World Series of Poker
- Bracelet: None
- Final table: 1
- Money finishes: 29

World Poker Tour
- Title: None
- Final table: 4
- Money finishes: 12

European Poker Tour
- Title: None
- Final table: None
- Money finishes: 12

Chinese name
- Simplified Chinese: 郭慧贞
- Traditional Chinese: 郭慧貞

Standard Mandarin
- Hanyu Pinyin: guō huì zhēn

= Kitty Kuo =

Taiwanese poker player (born 1983)

Kitty Kuo (simplified Chinese: 郭慧贞; traditional Chinese: 郭慧貞; pinyin: Guō Huìzhēn; born August 31, 1983) is a Taiwanese professional poker player. She currently resides in Las Vegas and is widely regarded as one of Asia’s top female poker pros. Throughout her career Kuo has amassed over US$3.6 million in live tournament earnings.

== Early life ==
Kitty Kuo was born Hui‑Chen Kuo in Taipei, Taiwan. She grew up in a traditional Taiwanese household and showed an early aptitude for mathematics and logic. Kuo pursued studies in electrical engineering and later attended the University of Southern California, where she was first introduced to competitive gaming, including blackjack and poker. Her analytical mindset and competitive nature led her to explore poker seriously after graduation.

== Poker career ==
Kitty Kuo launched her live poker career with a notable cash in 2007 at the APPT Macau, quickly establishing herself with a victory in the 2009 PokerStars Macau Poker Cup Main Event (~US $71,900).

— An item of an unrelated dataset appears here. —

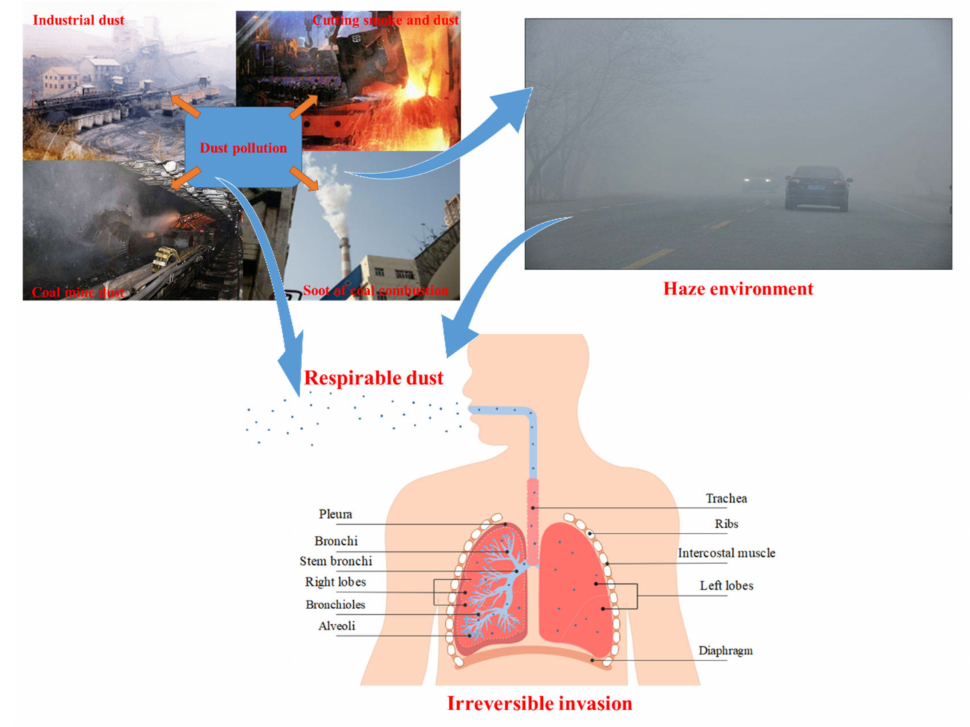
Figure 1. Influence of the improper small airborne particles from industrial activities on the environ- ment and human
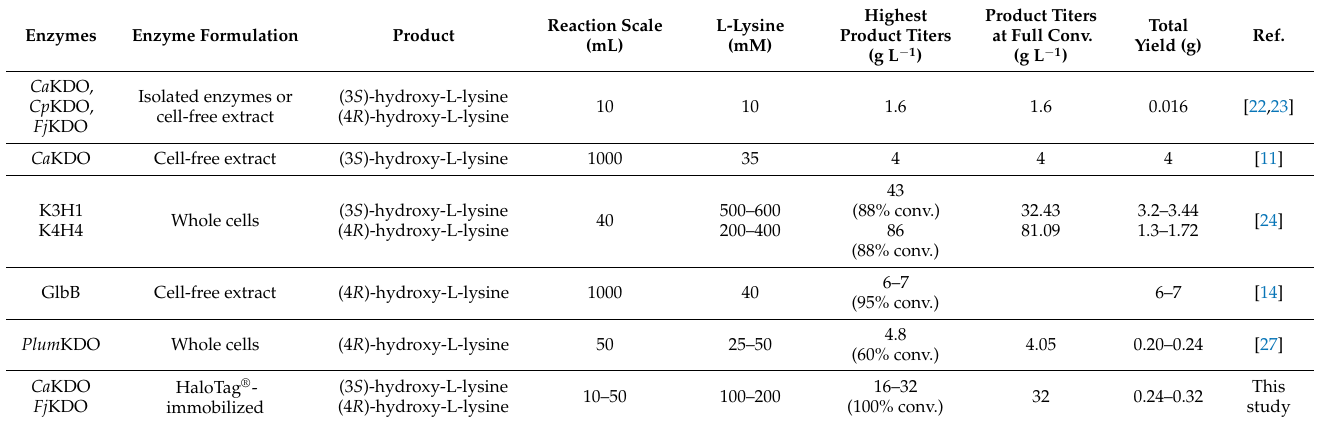
Table 1. Comparison of process parameters of previously published KDO-catalyzed biotransforma- tions towards hydroxy-L-lysines in a preparative lab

Over the next decade, she accumulated more than US $3.4 million in live tournament earnings, making deep runs in major series—including the WSOP, WPT, EPT, Aussie Millions—and earning six-figure scores at events like the 2014 Hollywood Poker Open (3rd, US $142,158), 2016 Aussie Millions (6th, A$270,000), and 2018 WPT Tournament of Champions (2nd, US $248,380).

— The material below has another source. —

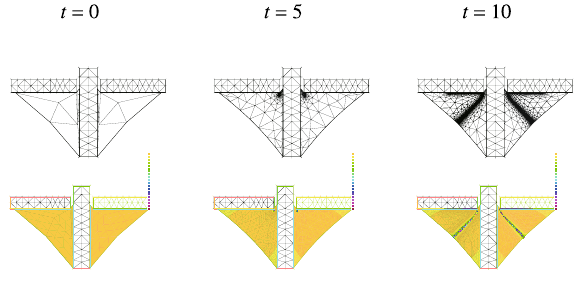
Fig. 15 Snapshots of cracking in solders with a volcano shape. Tem- poral evolution of meshing (upper) and temporal evolution of z (bottom) show crack propagation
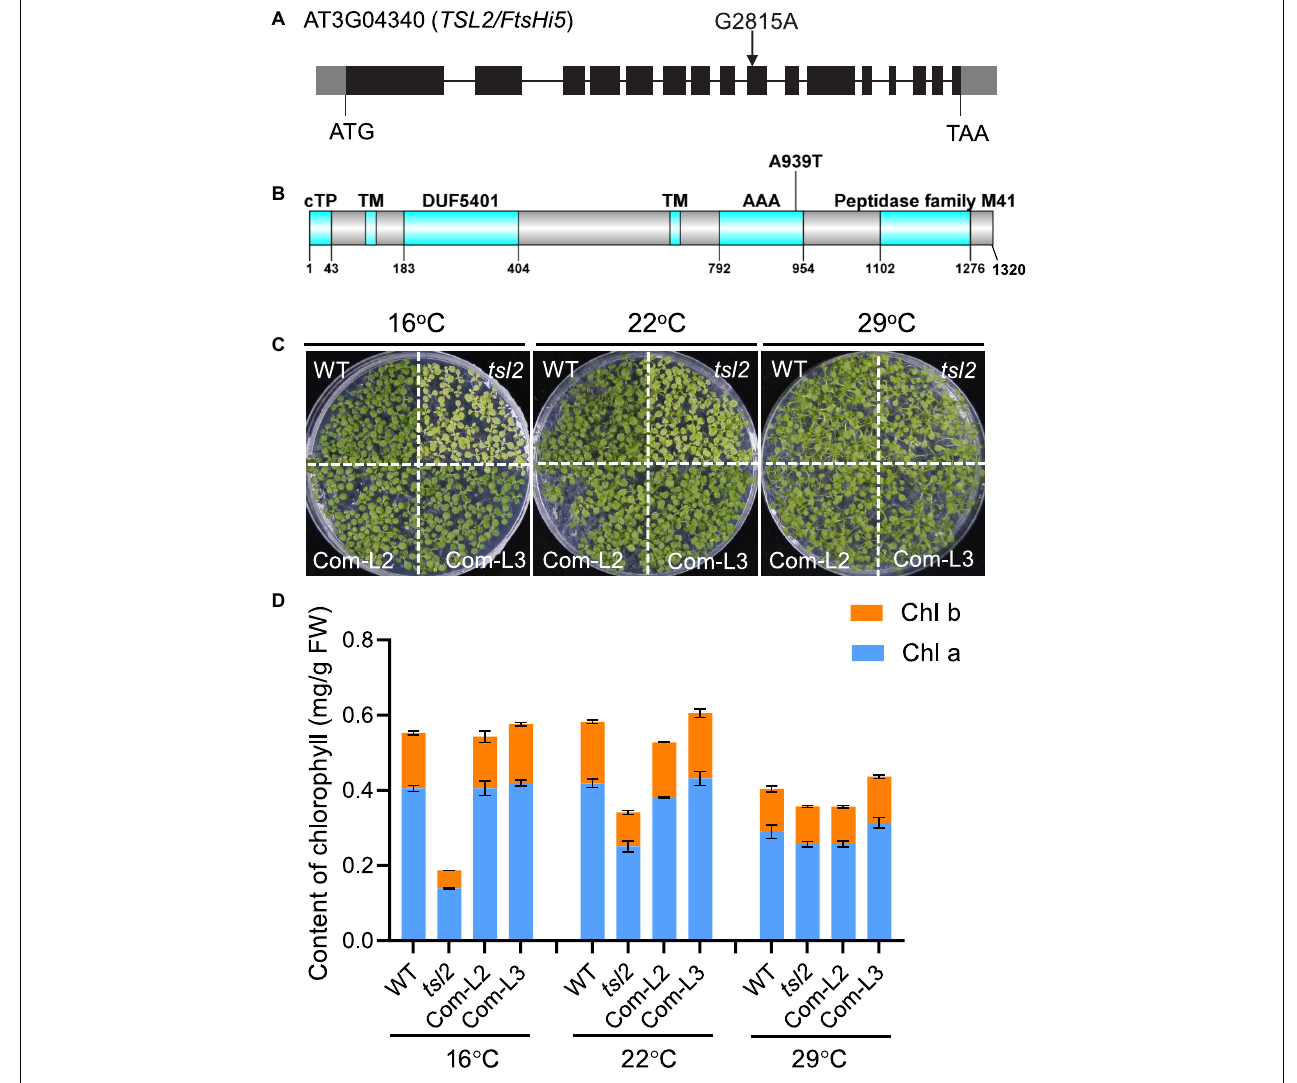
FIGURE 2 | The tsl2 mutant phenotype is complemented by TSL2 / FtsHi5 . (A) Gene structure and mutation sites of TSL2 / FtsHi5 in the tsl2 mutant. Gray boxes represent the 5 (cid:48) - and 3 (cid:48) -untranslated regions, black boxes represent exons and lines represent introns. (B) Protein domains of TSL2. cTP, chloroplast transit peptide; TM, transmembrane domain; DUF5401, the domain of unknown function 5401; AAA, ATPase family associated with various cellular activities. (C,D) Phenotypic analysis of the complemented lines (Com-L2 and Com-L3). The data represents the average of samples and the error bars indicate the standard error ( n =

She captured the APT Taiwan Main Event title in 2021 and secured her career-best cash of US $480,763 with a 4th-place finish at the 2023 Seminole Hard Rock Poker Open.

== Personal life ==
Kitty Kuo was previously married to poker pro Russell Thomas, divorced in 2022, and is currently in a relationship and has a child with poker player Frankie Cucchiara.